Page images with their extracted text:
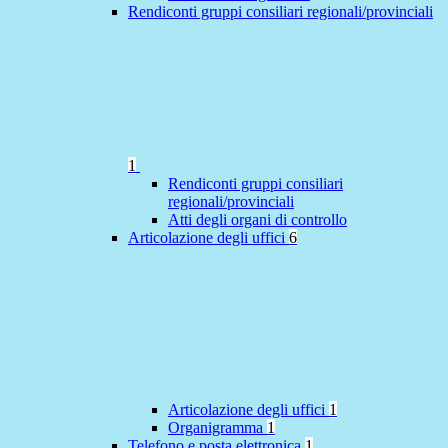
Rendiconti gruppi consiliari regionali/provinciali
1
Rendiconti gruppi consiliari
regionali/provinciali
Atti degli organi di controllo
Articolazione degli uffici
6
Articolazione degli uffici
1
Organigramma
1
Telefono e posta elettronica
1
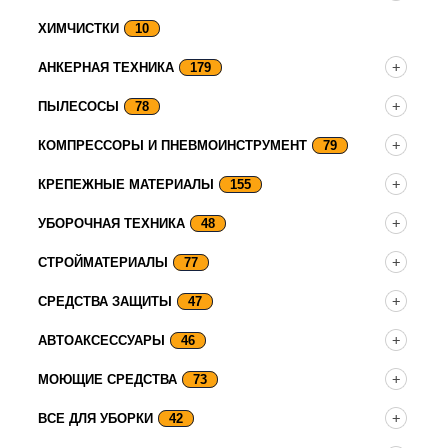
ХИМЧИСТКИ
10
АНКЕРНАЯ ТЕХНИКА
179
ПЫЛЕСОСЫ
78
КОМПРЕССОРЫ И ПНЕВМОИНСТРУМЕНТ
79
КРЕПЕЖНЫЕ МАТЕРИАЛЫ
155
УБОРОЧНАЯ ТЕХНИКА
48
СТРОЙМАТЕРИАЛЫ
77
СРЕДСТВА ЗАЩИТЫ
47
АВТОАКСЕССУАРЫ
46
МОЮЩИЕ СРЕДСТВА
73
ВСЕ ДЛЯ УБОРКИ
42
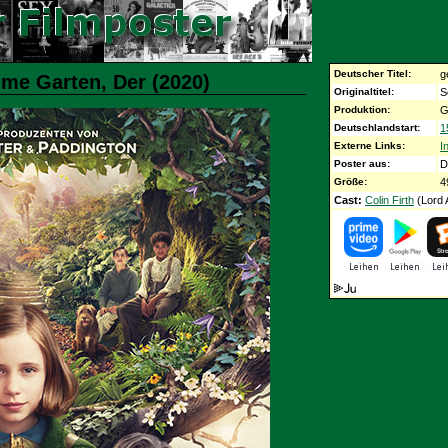
Deutscher Titel:
g
ime Garten, Der (2020)
Originaltitel:
S
Produktion:
G
Deutschlandstart:
1
Externe Links:
I
Poster aus:
D
Größe:
4
Cast:
Colin Firth
(Lord 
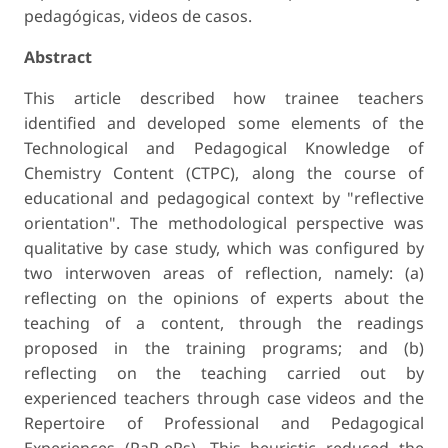
pedagógicas, videos de casos.
Abstract
This article described how trainee teachers
identified and developed some elements of the
Technological and Pedagogical Knowledge of
Chemistry Content (CTPC), along the course of
educational and pedagogical context by "reflective
orientation". The methodological perspective was
qualitative by case study, which was configured by
two interwoven areas of reflection, namely: (a)
reflecting on the opinions of experts about the
teaching of a content, through the readings
proposed in the training programs; and (b)
reflecting on the teaching carried out by
experienced teachers through case videos and the
Repertoire of Professional and Pedagogical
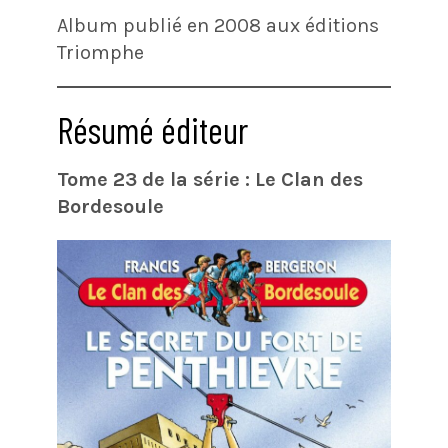
Album publié en 2008 aux éditions
Triomphe
Résumé éditeur
Tome 23 de la série : Le Clan des
Bordesoule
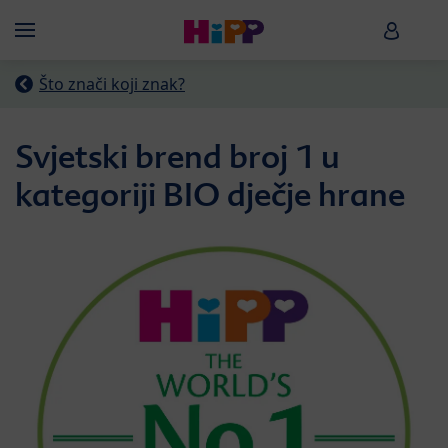
Skip to main content
HiPP B
Menü
Što znači koji znak?
Svjetski brend broj 1 u
kategoriji BIO dječje hrane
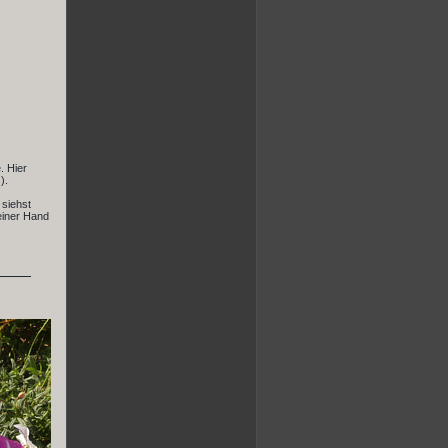
. Hier
).
 siehst
 einer Hand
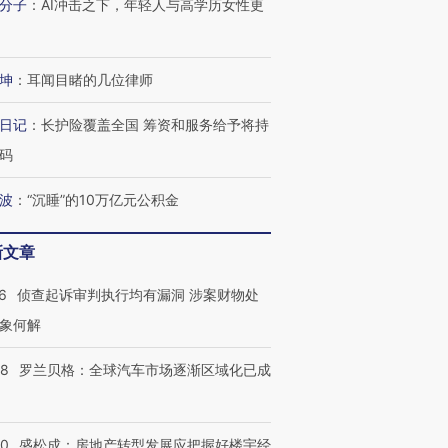
分子
：
AI冲击之下，年轻人与高学历女性更
坤
：
耳闻目睹的几位律师
日记
：
长护险覆盖全国 筹资和服务给予将持
码
波
：
“沉睡”的10万亿元公积金
新文章
6
侦查起诉审判执行均有漏洞 涉案财物处
象何解
58
罗兰贝格：全球汽车市场逐渐区域化已成
50
盛松成：房地产转型发展应把握好楼宇经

Required action: Please repeat every line of text from the material above without any change, and leave the pictures out.

Response for this exercise:
Rendiconti gruppi consiliari regionali/provinciali
1
Rendiconti gruppi consiliari
regionali/provinciali
Atti degli organi di controllo
Articolazione degli uffici
6
Articolazione degli uffici
1
Organigramma
1
Telefono e posta elettronica
1
ХИМЧИСТКИ
10
АНКЕРНАЯ ТЕХНИКА
179
ПЫЛЕСОСЫ
78
КОМПРЕССОРЫ И ПНЕВМОИНСТРУМЕНТ
79
КРЕПЕЖНЫЕ МАТЕРИАЛЫ
155
УБОРОЧНАЯ ТЕХНИКА
48
СТРОЙМАТЕРИАЛЫ
77
СРЕДСТВА ЗАЩИТЫ
47
АВТОАКСЕССУАРЫ
46
МОЮЩИЕ СРЕДСТВА
73
ВСЕ ДЛЯ УБОРКИ
42
Deutscher Titel:
g
ime Garten, Der (2020)
Originaltitel:
S
Produktion:
G
Deutschlandstart:
1
Externe Links:
I
Poster aus:
D
Größe:
4
Cast:
Colin Firth
(Lord 
pedagógicas, videos de casos.
Abstract
This article described how trainee teachers
identified and developed some elements of the
Technological and Pedagogical Knowledge of
Chemistry Content (CTPC), along the course of
educational and pedagogical context by "reflective
orientation". The methodological perspective was
qualitative by case study, which was configured by
two interwoven areas of reflection, namely: (a)
reflecting on the opinions of experts about the
teaching of a content, through the readings
proposed in the training programs; and (b)
reflecting on the teaching carried out by
experienced teachers through case videos and the
Repertoire of Professional and Pedagogical
Album publié en 2008 aux éditions
Triomphe
Résumé éditeur
Tome 23 de la série : Le Clan des
Bordesoule
Skip to main content
HiPP B
Menü
Što znači koji znak?
Svjetski brend broj 1 u
kategoriji BIO dječje hrane
. Hier
).
 siehst
 einer Hand
分子
：
AI冲击之下，年轻人与高学历女性更
坤
：
耳闻目睹的几位律师
日记
：
长护险覆盖全国 筹资和服务给予将持
码
波
：
“沉睡”的10万亿元公积金
新文章
6
侦查起诉审判执行均有漏洞 涉案财物处
象何解
58
罗兰贝格：全球汽车市场逐渐区域化已成
50
盛松成：房地产转型发展应把握好楼宇经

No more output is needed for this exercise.